Padahal, akar masalah sesungguhnya, seperti korupsi, ketidakadilan, dan celah dalam sistem politik, masih belum tersentuh.
Menuju Demokrasi yang Lebih Sehat
Demonstrasi Agustus 2025 adalah cerminan dari krisis multidimensi yang dihadapi Indonesia. Ini adalah alarm keras yang menyerukan perlunya reformasi fundamental.
Solusi yang efektif harus melampaui tindakan simbolis dan menyentuh akar permasalahan. Beberapa rekomendasi kunci yang diusulkan oleh para pakar adalah: transparansi proses, dimana pemerintah harus mempublikasikan setiap langkah reformasi dan hasil investigasi secara jelas dan dapat diaudit publik.
Perlunya independensi dan kredibilitas. Ditempuh dengan membentuk tim investigasi independen untuk menelisik dugaan kekerasan dan aktor intelektual, dengan melibatkan lembaga independen jika perlu.
Perlunya perlindungan HAM dengan menghentikan kriminalisasi terhadap aksi damai dan memastikan prosedur penangkapan sesuai hukum. Selain itu, diperlukan dialog inklusif yang melibatkan unsur mahasiswa, organisasi masyarakat sipil, dan perwakilan akar rumput dalam dialog yang terstruktur untuk merumuskan solusi jangka panjang.

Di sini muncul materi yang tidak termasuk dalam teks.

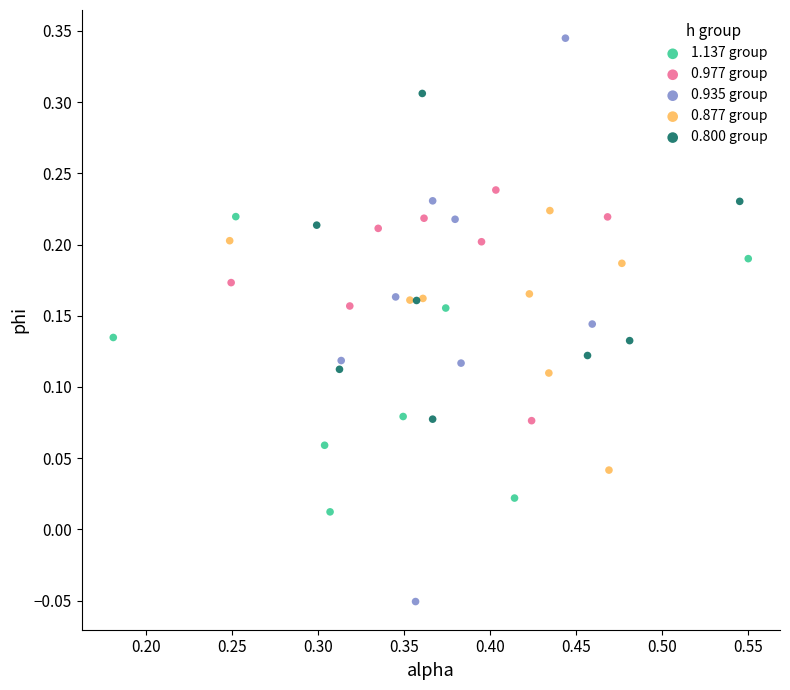

Which series contains the highest Y value?

0.935 group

Pada akhirnya, keberhasilan memulihkan kepercayaan publik dan membangun demokrasi yang lebih sehat akan sangat bergantung pada komitmen nyata pemerintah untuk membuka ruang dialog, menegakkan akuntabilitas, dan menyelesaikan akar persoalan.
Ini adalah tantangan yang tidak mudah, tetapi juga merupakan kesempatan emas jika Indonesia ingin melangkah melangkah maju, membiarkan jeritan keadilan yang terpendam menjadi melodi reformasi yang harmonis.
(*) Arkilaus Baho adalah penulis artikel ini. Dia adalah aktivis Papua yang meminati studi dinamika politik nasional dan internasional. Tulisan ini merupakan ringkasan dari artikel penulis berjudul “Analisis Strategis Demonstrasi Agustus 2025: Bedah Isu, Tuntutan Mahasiswa, Aktor Kunci, dan Efektivitas Solusi Pemerintah dalam Perspektif Teori Gerakan Sosial dan Keamanan Manusia”.